======== Testo di studio ========

Nella realizzazione del docufilm, lo stesso don Davide ha avuto un ruolo non secondario. L’idea è nata parlandone proprio con Domenico Colombo e, grazie a un lascito e ad altri aiuti arrivati, a occuparsi della produzione è stata la Fondazione Ente dello Spettacolo (l’organizzazione cinematografica cattolica di cui il prevosto lecchese è presidente). Con la regia affidata a Manuele Mandolesi.
Giulio Colombo. Sotto Lucia Bressan
«Di Mondo giusto non potevano non parlare in questa sala»: così lo stesso don Milani ha aperto la serata, condotta dalla giornalista di “Famiglia Cristiana” Chiara Pellizzoni e alla quale sono intervenuti – oltre a Flavio Riva e al regista – anche Lucia Bressan, volontaria con “Mondo giusto” da quarant’anni, i consiglieri dell’associazione Renato Borroni e Giulio Colombo (nipote di Domenico Colombo), nonché il giornalista del “Corriere della sera” Francesco Battistini che ventisei anni fa si occupò della tragedia lecchese e sette mesi fa dell’uccisione l’ambasciatore italiano Luca Attanasio con l’agente di scorta Vittorio Iacovacci e l’autista locale.
Negli stessi luoghi del 1995, lungo una strada che i volontari di “Mondo giusto” hanno percorso centinaia di volte ancora continuano a percorrere, nonostante in questo periodo le attività hanno subito un rallentamento per la pandemia di covid, ma c’è la volontà di tornare laggiù al più presto, appena i canali si riapriranno.
Renato Battistini
Il legame tra la vicenda dei volontari lecchesi e quella di Attanasio è del resto stata sottolineata più volte. Da parte sua, Battistini ha ricordato il comportamento vergognoso dello Stato italiano nel 1995, la sua completa assenza e nel contempo, riprendendo una riflessione scaturita dalla proiezione, ha parlato di Attanasio, «un diplomatico anomalo, uno che si impegnava davvero» come di colui che ha raccolto il seme che era stato lasciato da “Mondo giusto”.
Manuele Mandolesi
Renato Borroni
E allora occorre che l’attività dell’associazione lecchese vada avanti, così come è andata avanti allora: «E’ vero che abbiamo dato all’Africa – ha detto Borroni - ma è tanto quello che l’Africa ha dato a noi. Ciò che dobbiamo far capire ai giovani è appunto che c’è più gioia nel dare che nel ricevere».I giovani, appunto. Il film vuole infatti essere un messaggio alle giovani generazioni, un appello affinché arrivino nuovi volontari: «I più giovani di noi – parola di Riva – hanno ormai più di 50 anni. Dobbiamo quindi sensibilizzare i più giovani».
Non a caso, nel film, c’è la figura di un giovanissimo che si dice pronto, una volta terminati gli studi, a imboccare la strada del volontario.
Ad assistere alla proiezione c’era lo stesso fondatore dell’associazione che intervistato nel film parla di un sasso gettato nel lago che affonda ma i suoi cerchi si propagano e raggiungono le rive più lontane.

======== Dati mostrati ========

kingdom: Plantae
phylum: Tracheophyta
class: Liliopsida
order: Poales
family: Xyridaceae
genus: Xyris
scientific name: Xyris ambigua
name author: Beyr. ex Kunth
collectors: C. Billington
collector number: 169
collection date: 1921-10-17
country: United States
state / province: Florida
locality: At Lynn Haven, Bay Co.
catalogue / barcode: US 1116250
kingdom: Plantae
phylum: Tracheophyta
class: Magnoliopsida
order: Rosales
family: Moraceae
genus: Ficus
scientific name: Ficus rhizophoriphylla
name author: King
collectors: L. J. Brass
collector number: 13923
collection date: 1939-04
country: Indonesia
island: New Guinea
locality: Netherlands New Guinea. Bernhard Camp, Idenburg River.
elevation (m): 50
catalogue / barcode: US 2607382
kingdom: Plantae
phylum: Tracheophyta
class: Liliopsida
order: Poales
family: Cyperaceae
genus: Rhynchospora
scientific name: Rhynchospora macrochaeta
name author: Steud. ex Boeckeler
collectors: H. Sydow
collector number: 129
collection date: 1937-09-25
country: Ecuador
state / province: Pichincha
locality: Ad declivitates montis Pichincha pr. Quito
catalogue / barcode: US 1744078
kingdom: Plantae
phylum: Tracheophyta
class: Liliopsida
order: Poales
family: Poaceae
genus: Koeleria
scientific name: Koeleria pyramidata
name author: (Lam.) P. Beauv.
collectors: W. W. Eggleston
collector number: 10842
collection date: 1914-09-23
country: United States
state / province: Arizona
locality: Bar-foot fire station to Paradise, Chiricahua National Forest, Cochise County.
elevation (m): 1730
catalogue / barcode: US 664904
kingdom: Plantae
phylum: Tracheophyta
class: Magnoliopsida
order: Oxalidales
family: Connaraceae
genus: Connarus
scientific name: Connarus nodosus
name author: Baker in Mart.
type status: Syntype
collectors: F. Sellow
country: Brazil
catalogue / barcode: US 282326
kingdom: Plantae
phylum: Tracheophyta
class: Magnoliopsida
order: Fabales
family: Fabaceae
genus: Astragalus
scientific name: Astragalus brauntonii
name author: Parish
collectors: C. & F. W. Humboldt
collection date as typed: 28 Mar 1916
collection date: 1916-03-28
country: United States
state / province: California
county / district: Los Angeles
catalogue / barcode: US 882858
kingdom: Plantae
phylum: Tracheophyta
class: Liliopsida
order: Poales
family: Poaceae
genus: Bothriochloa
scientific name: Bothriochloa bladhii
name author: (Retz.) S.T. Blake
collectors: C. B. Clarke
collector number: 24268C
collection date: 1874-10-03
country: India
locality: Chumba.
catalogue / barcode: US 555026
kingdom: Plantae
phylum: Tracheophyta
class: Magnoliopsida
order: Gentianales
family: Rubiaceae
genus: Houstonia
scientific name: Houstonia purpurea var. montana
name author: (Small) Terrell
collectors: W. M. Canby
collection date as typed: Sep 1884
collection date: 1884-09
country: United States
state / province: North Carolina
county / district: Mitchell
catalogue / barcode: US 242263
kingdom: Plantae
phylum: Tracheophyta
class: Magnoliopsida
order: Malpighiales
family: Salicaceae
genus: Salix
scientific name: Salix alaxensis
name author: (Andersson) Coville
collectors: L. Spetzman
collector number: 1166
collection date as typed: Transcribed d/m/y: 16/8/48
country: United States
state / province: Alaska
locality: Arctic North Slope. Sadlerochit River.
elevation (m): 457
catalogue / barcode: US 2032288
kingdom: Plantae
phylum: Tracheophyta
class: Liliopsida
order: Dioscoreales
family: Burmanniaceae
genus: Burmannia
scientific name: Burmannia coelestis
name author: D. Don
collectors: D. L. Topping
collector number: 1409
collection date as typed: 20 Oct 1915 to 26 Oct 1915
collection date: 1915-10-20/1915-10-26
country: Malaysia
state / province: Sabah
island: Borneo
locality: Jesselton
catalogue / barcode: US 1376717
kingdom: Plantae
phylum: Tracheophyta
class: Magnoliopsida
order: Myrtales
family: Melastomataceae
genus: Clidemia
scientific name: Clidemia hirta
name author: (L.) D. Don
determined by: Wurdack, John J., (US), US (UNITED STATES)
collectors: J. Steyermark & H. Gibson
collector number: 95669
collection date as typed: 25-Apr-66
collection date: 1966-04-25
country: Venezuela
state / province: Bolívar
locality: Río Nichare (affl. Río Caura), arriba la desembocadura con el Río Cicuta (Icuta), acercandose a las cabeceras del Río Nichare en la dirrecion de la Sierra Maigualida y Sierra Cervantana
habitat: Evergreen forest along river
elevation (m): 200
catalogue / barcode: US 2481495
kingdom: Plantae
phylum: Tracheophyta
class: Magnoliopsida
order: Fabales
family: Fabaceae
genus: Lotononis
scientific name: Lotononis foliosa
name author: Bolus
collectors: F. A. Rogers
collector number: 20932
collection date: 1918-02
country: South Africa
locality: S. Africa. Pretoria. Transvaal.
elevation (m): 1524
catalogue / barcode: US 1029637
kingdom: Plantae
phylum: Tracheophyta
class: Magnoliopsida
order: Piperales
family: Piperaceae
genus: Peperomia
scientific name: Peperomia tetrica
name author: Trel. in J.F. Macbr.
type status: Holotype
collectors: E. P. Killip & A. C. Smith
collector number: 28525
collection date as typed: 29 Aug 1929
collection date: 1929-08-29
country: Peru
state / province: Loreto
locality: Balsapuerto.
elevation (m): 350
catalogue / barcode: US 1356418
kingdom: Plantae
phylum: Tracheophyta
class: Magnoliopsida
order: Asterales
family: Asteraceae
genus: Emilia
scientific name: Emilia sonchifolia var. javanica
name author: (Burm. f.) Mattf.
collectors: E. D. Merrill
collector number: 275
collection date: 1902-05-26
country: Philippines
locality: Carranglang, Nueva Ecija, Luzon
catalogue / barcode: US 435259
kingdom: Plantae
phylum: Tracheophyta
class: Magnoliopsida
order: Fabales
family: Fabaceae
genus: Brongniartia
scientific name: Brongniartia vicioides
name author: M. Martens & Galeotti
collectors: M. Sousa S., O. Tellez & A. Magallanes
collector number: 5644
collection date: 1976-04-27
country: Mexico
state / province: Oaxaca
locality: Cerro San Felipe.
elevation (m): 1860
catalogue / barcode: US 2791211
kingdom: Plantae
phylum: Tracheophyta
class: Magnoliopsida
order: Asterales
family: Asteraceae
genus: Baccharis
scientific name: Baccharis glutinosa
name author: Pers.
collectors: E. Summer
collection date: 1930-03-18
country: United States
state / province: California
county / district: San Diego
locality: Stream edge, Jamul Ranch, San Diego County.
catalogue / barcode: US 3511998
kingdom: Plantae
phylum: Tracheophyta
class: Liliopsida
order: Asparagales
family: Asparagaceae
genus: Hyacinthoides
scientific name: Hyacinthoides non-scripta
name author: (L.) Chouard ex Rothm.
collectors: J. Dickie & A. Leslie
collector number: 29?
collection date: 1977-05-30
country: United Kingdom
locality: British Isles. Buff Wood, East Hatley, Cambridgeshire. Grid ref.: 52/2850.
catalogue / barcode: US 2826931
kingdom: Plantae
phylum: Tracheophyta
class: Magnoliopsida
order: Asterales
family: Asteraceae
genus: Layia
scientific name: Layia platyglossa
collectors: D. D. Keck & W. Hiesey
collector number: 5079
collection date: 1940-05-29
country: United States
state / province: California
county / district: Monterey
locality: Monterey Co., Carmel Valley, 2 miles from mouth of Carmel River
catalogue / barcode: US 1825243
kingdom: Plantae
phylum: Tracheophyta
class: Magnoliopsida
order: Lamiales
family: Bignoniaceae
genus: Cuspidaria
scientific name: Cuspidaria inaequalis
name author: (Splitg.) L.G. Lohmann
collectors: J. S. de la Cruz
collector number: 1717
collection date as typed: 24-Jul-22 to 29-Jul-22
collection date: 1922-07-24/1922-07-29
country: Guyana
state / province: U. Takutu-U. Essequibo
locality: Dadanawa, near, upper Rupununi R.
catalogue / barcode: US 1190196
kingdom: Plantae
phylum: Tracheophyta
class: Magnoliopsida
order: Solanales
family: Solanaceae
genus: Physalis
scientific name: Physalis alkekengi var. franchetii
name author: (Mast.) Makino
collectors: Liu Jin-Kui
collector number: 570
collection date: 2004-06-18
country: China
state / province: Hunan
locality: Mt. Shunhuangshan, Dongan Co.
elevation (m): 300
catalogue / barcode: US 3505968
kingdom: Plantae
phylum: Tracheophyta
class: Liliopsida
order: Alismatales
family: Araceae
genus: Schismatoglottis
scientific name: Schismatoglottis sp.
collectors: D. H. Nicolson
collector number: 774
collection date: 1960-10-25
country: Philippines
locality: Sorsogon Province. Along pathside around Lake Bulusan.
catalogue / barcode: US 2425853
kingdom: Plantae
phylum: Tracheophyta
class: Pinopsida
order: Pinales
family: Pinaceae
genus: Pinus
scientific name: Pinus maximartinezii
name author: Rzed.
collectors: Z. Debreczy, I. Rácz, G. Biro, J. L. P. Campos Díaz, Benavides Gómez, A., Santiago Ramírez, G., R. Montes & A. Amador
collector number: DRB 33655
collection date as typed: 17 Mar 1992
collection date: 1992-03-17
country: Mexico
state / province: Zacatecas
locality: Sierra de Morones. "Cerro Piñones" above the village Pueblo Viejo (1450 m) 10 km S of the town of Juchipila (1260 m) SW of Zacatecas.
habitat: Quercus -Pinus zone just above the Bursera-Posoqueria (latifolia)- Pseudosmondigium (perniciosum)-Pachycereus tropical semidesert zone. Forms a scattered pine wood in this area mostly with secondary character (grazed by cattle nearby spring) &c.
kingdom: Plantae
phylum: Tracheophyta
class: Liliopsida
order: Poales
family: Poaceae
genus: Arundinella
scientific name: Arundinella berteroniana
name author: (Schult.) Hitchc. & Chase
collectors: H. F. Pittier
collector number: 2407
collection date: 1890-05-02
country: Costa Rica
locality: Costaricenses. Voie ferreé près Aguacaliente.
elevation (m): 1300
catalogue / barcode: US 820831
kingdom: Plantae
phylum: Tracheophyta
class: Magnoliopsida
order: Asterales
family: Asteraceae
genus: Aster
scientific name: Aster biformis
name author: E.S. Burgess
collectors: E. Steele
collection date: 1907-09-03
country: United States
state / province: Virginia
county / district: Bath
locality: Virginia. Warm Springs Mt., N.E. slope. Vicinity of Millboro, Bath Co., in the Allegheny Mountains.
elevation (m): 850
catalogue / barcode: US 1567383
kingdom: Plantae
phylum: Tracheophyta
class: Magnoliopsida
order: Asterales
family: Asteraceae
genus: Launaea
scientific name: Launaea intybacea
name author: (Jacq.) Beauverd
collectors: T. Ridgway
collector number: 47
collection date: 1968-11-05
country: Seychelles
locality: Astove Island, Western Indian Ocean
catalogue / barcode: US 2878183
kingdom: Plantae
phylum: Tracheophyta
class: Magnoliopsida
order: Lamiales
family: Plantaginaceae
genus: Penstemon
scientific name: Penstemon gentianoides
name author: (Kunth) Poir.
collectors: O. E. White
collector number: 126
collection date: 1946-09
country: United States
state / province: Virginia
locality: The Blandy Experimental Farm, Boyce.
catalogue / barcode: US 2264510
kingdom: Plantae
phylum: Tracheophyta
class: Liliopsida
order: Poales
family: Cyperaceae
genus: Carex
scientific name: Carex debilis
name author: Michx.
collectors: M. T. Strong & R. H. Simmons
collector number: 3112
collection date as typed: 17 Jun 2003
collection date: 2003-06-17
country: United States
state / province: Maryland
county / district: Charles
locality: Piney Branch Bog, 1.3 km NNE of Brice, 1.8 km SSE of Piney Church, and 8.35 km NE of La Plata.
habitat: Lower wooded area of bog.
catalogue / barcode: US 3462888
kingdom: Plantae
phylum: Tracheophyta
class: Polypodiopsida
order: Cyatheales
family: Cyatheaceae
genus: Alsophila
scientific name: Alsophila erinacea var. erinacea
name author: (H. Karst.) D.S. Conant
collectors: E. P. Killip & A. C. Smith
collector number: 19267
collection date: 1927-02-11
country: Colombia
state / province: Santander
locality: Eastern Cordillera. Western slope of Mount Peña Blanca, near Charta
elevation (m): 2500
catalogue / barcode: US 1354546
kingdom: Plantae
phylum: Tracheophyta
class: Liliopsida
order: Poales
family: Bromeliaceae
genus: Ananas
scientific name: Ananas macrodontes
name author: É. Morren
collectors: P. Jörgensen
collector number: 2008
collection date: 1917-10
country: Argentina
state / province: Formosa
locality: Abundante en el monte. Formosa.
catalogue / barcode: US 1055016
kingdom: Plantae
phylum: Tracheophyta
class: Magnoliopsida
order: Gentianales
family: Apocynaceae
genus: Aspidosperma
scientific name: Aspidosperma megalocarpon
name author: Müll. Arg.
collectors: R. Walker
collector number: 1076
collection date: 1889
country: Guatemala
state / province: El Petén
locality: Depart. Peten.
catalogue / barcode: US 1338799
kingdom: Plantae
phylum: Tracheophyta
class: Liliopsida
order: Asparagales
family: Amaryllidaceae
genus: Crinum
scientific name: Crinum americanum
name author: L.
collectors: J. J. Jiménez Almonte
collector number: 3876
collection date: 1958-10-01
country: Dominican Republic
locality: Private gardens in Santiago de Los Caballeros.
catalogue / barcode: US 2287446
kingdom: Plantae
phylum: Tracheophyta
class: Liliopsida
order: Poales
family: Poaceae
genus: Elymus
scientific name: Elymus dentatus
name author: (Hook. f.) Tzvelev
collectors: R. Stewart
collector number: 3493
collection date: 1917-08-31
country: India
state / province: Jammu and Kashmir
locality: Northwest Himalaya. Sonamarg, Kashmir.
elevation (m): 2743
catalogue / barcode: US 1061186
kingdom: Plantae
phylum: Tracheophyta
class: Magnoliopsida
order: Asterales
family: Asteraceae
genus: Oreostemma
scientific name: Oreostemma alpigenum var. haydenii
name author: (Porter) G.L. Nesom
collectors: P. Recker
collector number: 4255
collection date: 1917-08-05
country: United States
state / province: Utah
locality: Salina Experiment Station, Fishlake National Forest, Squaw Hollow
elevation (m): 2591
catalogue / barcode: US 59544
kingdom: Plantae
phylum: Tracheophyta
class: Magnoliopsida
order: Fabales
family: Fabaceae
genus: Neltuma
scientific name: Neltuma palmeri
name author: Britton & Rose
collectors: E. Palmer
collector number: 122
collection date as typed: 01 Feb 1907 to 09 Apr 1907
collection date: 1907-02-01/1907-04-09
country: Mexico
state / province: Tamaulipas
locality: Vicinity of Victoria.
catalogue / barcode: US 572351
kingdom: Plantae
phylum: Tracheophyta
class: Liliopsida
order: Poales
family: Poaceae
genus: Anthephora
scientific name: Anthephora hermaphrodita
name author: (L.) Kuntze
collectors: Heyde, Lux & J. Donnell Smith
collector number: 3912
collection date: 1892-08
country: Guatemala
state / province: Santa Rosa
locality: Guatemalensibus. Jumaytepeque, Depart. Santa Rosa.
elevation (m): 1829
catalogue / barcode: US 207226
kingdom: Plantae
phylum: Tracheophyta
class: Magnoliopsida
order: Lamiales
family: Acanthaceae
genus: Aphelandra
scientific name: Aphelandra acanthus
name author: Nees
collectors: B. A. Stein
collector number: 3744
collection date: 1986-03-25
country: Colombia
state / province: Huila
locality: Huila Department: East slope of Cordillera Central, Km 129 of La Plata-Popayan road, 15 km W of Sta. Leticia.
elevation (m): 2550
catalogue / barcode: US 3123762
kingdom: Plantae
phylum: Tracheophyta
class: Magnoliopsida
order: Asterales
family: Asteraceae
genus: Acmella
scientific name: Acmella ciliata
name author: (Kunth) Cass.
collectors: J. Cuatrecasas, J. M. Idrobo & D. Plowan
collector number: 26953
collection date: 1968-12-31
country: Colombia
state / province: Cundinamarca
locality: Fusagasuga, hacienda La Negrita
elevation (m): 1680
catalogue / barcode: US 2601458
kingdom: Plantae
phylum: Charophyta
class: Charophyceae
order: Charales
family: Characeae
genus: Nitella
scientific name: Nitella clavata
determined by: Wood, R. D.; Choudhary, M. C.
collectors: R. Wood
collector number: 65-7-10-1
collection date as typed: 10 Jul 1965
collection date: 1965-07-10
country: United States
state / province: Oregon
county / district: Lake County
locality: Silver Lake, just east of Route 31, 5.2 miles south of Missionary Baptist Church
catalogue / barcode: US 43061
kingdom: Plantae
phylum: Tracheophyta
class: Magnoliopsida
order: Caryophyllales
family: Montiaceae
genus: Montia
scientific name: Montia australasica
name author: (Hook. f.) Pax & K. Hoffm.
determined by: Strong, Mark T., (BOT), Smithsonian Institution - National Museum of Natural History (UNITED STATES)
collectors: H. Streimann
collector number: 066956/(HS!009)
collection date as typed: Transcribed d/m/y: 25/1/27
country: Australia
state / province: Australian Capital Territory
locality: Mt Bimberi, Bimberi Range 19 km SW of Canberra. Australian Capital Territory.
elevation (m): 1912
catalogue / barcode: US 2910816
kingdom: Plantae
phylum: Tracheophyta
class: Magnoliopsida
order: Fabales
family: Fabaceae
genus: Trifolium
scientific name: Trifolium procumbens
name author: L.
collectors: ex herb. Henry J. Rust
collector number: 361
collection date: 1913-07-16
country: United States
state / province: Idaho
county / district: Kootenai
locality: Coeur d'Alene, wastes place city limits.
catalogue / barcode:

========

• _Compito da svolgere_: Ricopia dal testo sul docufilm, riportato sopra, tutto ciò che va da "Negli stessi luoghi" fino a "canali si riapriranno.".

• _Risposta_:
Negli stessi luoghi del 1995, lungo una strada che i volontari di “Mondo giusto” hanno percorso centinaia di volte ancora continuano a percorrere, nonostante in questo periodo le attività hanno subito un rallentamento per la pandemia di covid, ma c’è la volontà di tornare laggiù al più presto, appena i canali si riapriranno.